The town of Greenfield plans to continue to pay an elected official her stipend despite a year-plus absence from the position.
Town Clerk Edith “Dee” Sleeper has been out of work with a “medical issue” since January 2018, Town Administrator Aaron Patt said Tuesday. The town paid Sleeper $10,800 for her salary last year and voted at Town Meeting earlier this month to do so again this year.
Due to her absence, salary lines associated with the Town Clerk’s office have increased by 69.5 percent since she went on medical leave. In 2017, staffing costs for the Town Clerk’s office totaled $22,000 but rose to $37,300 in the 2019 budget due to the need for part-time employees to do the work Sleeper is not there to do.
In 2018, the town budgeted an extra $5,200 to pay for a deputy Town Clerk and two municipal agents. Town Meeting on March 16 approved $18,200 this year to pay those positions.
State law says a town clerk can be removed by a select board if the town clerk has “become insane or otherwise incapacitated to discharge the duties of the office,” but Greenfield Selectmen have declined to take action to remove Sleeper.
“It’s a difficult situation, but it’s a lot more difficult for her than it is for us,” Select Board chairwoman Margo Charig Bliss said Tuesday. “We are trying to be supportive on all fronts.”
It is not currently known when Sleeper will return to work, though Charig Bliss said Sleeper has been keeping in touch with the board. Sleeper made an appearance during the election and at Town Meeting this year, Charig Bliss said.
“We continue to wish her well and wait for her return,” Charig Bliss said.
At Town Meeting, outgoing Budget Advisory Committee member John Moran asked a few questions about the Town Clerk’s budget when it was being considered. He also asked when Sleeper would be up for re-election and was told by Selectmen when her three-year term is up in 2021. The Town Clerk’s office budget was then passed with a voice vote.
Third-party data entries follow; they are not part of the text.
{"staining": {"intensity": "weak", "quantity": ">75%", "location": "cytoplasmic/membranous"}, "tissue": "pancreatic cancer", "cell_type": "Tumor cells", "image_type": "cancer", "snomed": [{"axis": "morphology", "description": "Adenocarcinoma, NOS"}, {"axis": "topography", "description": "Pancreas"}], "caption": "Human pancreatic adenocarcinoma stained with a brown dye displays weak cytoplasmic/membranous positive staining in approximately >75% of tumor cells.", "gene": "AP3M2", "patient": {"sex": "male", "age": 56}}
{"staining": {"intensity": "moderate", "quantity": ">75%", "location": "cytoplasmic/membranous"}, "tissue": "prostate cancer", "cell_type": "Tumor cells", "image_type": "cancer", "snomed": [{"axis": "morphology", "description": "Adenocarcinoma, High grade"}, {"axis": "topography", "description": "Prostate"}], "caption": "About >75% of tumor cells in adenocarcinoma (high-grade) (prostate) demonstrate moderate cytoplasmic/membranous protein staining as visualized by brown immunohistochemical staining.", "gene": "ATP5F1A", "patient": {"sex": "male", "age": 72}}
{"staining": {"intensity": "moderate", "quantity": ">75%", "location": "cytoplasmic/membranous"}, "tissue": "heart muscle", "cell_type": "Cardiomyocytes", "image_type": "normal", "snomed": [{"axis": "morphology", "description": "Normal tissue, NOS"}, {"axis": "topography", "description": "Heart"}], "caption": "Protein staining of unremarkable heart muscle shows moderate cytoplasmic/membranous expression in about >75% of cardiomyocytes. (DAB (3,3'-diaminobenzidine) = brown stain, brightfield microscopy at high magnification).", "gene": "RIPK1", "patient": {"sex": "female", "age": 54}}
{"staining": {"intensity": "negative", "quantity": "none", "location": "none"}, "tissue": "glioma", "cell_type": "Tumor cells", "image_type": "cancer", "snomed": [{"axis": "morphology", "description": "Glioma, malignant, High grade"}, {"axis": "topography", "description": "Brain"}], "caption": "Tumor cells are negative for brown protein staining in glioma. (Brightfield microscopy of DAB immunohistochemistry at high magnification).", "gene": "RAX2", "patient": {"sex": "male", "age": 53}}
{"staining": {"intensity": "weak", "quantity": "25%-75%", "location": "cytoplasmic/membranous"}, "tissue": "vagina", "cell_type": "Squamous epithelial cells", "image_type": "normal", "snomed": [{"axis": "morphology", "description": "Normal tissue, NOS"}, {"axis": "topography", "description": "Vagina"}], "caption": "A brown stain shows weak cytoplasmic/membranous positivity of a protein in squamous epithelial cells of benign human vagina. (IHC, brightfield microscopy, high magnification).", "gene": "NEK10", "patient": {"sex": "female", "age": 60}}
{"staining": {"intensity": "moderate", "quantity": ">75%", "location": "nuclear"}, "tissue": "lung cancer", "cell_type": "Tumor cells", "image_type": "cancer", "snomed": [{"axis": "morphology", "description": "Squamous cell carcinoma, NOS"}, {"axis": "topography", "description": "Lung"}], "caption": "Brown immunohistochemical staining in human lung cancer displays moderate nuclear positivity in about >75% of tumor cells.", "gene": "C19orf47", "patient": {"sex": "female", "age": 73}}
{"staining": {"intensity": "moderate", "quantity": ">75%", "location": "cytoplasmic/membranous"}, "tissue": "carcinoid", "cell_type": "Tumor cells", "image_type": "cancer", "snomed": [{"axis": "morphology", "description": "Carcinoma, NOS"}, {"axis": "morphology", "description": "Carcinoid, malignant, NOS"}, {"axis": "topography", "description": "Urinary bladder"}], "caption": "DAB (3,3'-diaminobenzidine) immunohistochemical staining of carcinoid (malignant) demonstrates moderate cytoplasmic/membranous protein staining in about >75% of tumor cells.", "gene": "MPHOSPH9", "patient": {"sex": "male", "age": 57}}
But at the end of Town Meeting when voters were allowed to bring up other business, Moran made a motion to see if voters would want to discuss having Sleeper removed. The motion failed in a voice vote. Only 85 of the town’s registered voters attended Town Meeting this year.
“The Town Clerk is well respected and well liked in town,” Town Moderator Gil Bliss said Wednesday. “We’re hoping to see her back.”
Greenfield resident Abby Goen said Wednesday she feels the whole situation regarding the position is difficult due to the financial and human elements involved.
“On a purely financial level, it’s hard to know the taxes are so high. Not only are we paying her, but we are also paying part-time people,” said Goen, who attended Town Meeting. “I think most of us feel like there’s a responsibility and a desire to take care of one of our own.”
Sleeper has been Town Clerk since 2003. She was most recently re-elected to another three-year term in 2018 – a few months after she stepped away due to her medical issue.
“I don’t believe anyone knew then, and I don’t think anyone knows now,” Charig Bliss said, when asked if voters knew in 2018 that Sleeper would be out for an extended period of time.
After the board was notified of her absence last year, Charig Bliss said she reached out to the state to see how to temporarily replace Sleeper, as elected officials fall under different laws and regulations.
Charig Bliss said paying Sleeper her stipend and hiring people to replace her until she comes back is similar to the town paying health insurance and other benefits for a town employee.
Patt said the town’s tax collector stepped in for a bit and the town of Peterborough’s Town Clerk’s office took over registration services for a month or two while Greenfield advertised and trained the current staff.
“There were questions asked about the increased cost of staffing,” Budget Advisory Committee member Keith Hickey said. “I think the increases were necessary to staff the department.”
Hickey declined to comment when asked his opinion on paying additional people on top of the Town Clerk stipend, calling it a “personnel issue.”